● **Document extract**
AngryFeet Mon 02-Sep-13 18:02:04

Mine are 8 and 6 and we have had unbroken nights for about 2 years now. It happens in the end smile

Deathbyladybirds Mon 02-Sep-13 18:05:48

Children are bastards. No one tells you this before you have them.

onepieceoflollipop Mon 02-Sep-13 18:08:33

It did happen for us in the end, dd2 was about 4 iirc. Thing is, even after 1.5 years of fairly good sleep, I am disproportionately unhappy if one of them wakes me now, even for genuine reasons. Oh and I do one night a week on call overnight (for work, not dcs!) and I begrudge every minute of it.

NeopreneMermaid Mon 02-Sep-13 18:27:21

PMDD is spot on with people telling you to enjoy their cute, tiny days but it's impossible to enjoy anything when you're so tired for so long. I thought their was something wrong with me for hating the time.

I do wonder sometimes how much (in my case) is pnd and how much is just being knackered.

● **What is needed**
Copy the forum thread word for word, starting at "onepieceoflollipop Mon 02-Sep-13" and ending at "hating the time.".

● **Dataset**

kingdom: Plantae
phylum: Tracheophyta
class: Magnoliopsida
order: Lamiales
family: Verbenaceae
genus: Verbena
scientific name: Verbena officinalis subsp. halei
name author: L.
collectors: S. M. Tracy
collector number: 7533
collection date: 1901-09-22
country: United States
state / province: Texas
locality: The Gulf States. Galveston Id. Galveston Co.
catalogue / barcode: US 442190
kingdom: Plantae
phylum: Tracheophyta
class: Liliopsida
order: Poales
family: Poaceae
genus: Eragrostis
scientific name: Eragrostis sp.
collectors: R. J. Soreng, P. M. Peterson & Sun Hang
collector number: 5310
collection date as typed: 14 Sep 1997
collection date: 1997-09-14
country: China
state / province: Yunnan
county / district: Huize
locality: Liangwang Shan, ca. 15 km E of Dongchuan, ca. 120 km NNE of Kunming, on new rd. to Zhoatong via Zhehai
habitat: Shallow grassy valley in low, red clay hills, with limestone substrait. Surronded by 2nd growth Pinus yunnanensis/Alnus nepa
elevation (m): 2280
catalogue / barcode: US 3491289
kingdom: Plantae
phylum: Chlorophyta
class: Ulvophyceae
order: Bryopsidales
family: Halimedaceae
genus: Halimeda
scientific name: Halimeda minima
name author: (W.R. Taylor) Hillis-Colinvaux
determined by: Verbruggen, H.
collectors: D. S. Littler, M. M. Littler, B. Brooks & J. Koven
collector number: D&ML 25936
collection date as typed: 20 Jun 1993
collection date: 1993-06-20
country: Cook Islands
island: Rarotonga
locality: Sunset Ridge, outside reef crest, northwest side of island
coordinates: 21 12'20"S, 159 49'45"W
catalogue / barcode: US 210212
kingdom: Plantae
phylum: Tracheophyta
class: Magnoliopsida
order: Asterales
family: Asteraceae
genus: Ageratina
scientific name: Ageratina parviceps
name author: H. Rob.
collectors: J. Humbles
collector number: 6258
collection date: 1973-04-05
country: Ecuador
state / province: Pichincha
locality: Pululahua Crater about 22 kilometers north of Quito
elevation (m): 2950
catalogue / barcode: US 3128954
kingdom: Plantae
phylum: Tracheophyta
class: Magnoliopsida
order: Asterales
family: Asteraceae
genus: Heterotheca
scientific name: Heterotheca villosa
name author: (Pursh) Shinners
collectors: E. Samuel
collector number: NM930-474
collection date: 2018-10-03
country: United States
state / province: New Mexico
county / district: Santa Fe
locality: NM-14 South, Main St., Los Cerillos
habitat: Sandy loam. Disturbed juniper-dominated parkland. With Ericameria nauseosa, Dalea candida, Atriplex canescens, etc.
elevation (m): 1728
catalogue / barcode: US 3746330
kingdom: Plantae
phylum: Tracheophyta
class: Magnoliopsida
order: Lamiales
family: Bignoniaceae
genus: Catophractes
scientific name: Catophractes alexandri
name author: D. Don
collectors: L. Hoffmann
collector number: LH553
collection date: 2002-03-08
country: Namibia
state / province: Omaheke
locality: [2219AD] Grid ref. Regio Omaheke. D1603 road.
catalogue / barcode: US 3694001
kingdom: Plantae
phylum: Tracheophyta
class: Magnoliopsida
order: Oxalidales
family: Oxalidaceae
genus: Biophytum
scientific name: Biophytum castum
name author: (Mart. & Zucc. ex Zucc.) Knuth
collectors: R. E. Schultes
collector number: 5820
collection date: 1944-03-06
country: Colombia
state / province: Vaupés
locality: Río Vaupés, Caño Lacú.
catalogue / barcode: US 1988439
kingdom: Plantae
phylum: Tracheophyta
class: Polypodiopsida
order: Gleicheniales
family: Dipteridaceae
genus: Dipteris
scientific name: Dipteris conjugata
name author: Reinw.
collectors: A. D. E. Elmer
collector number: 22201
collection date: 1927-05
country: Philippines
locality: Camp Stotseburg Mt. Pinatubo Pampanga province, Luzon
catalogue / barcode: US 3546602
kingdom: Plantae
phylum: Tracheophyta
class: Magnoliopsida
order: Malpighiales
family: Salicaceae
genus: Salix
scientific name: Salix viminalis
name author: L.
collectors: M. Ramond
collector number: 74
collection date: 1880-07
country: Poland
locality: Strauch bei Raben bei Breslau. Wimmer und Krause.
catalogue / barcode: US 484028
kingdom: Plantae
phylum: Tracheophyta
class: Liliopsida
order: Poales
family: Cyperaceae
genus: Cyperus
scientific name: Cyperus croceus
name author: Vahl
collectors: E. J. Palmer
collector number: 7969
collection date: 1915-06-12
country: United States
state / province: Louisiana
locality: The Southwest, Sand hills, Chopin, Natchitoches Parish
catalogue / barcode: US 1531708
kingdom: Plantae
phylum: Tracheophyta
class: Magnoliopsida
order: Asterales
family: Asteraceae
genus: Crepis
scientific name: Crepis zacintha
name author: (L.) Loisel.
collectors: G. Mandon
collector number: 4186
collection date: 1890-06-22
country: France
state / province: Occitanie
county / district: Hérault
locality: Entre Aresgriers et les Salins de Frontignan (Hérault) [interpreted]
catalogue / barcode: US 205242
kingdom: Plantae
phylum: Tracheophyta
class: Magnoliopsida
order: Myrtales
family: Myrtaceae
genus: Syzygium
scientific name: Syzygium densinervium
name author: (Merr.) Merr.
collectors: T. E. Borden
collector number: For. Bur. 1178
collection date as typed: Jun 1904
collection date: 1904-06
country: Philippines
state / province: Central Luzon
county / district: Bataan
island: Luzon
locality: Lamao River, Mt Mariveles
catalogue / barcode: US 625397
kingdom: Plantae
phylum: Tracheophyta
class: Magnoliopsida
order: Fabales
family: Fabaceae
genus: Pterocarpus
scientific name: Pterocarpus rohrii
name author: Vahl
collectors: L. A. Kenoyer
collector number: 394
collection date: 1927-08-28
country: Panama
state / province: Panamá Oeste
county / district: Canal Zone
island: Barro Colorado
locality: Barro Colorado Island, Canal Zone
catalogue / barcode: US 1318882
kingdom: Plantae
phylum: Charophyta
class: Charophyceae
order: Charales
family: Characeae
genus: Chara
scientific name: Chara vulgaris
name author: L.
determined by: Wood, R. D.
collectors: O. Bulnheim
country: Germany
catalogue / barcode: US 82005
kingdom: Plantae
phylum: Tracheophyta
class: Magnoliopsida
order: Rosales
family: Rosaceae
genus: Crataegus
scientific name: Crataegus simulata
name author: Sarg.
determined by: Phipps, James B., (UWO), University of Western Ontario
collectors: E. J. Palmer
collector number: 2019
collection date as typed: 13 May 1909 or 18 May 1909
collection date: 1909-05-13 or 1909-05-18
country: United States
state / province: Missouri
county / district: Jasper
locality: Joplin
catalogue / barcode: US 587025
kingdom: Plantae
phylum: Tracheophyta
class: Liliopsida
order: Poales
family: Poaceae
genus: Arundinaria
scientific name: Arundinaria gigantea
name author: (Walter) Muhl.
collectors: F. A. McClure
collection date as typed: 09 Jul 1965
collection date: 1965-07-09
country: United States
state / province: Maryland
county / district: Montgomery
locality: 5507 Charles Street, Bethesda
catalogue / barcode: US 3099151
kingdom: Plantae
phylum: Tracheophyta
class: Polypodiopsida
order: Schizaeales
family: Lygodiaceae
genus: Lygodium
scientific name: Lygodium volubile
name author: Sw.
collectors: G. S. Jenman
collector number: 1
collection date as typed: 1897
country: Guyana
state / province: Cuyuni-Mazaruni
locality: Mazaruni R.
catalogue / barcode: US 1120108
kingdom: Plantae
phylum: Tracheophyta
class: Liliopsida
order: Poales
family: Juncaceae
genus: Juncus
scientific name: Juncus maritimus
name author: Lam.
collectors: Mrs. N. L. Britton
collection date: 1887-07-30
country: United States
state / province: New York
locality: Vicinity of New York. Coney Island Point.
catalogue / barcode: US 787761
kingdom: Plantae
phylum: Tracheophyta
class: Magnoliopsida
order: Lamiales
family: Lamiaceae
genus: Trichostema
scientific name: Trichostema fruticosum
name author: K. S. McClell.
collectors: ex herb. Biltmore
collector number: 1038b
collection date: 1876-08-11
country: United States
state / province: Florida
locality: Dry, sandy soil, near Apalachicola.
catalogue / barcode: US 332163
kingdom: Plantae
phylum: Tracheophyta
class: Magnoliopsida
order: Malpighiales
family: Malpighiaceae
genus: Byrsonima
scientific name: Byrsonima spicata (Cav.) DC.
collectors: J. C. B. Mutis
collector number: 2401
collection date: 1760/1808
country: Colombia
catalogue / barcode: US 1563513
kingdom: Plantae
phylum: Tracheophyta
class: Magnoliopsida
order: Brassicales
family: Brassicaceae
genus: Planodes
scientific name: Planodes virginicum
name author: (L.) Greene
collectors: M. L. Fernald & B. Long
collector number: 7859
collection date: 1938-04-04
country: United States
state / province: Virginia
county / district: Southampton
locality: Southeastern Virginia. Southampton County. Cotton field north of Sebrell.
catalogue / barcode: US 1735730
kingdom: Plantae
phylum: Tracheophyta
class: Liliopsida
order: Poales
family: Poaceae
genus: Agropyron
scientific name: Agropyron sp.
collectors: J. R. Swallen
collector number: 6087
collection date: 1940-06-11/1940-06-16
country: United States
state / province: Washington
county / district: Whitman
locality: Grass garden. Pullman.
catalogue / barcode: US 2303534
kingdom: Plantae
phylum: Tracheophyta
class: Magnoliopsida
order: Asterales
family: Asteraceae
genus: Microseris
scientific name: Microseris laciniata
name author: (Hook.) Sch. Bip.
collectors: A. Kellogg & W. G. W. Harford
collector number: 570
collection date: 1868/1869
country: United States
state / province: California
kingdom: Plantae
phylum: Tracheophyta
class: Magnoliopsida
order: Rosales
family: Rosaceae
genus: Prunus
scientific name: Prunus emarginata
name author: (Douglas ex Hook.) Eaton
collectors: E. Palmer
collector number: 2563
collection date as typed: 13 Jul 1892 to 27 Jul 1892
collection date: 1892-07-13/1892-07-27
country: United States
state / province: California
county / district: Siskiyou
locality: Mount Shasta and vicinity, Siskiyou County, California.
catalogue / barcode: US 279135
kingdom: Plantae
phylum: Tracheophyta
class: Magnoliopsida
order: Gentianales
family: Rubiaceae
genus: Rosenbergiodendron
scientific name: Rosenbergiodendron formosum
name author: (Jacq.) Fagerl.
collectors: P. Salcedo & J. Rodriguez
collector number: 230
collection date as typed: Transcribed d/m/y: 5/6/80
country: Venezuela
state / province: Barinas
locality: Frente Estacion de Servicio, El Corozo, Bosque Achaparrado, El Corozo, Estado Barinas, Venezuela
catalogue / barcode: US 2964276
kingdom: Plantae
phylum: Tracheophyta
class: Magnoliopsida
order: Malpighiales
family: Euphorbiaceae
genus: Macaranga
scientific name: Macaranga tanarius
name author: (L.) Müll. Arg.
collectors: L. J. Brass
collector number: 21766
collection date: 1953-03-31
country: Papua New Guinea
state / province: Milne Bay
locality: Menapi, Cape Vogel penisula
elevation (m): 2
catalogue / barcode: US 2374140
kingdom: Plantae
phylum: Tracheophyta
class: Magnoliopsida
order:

● **Written response**
onepieceoflollipop Mon 02-Sep-13 18:08:33

It did happen for us in the end, dd2 was about 4 iirc. Thing is, even after 1.5 years of fairly good sleep, I am disproportionately unhappy if one of them wakes me now, even for genuine reasons. Oh and I do one night a week on call overnight (for work, not dcs!) and I begrudge every minute of it.

NeopreneMermaid Mon 02-Sep-13 18:27:21

PMDD is spot on with people telling you to enjoy their cute, tiny days but it's impossible to enjoy anything when you're so tired for so long. I thought their was something wrong with me for hating the time.